## Task prompt:
Copy each of these items word for word.
---------------
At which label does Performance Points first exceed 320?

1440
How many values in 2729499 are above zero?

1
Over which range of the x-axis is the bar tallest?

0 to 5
---------------
## Written response:
At which label does Performance Points first exceed 320?

1440
How many values in 2729499 are above zero?

1
Over which range of the x-axis is the bar tallest?

0 to 5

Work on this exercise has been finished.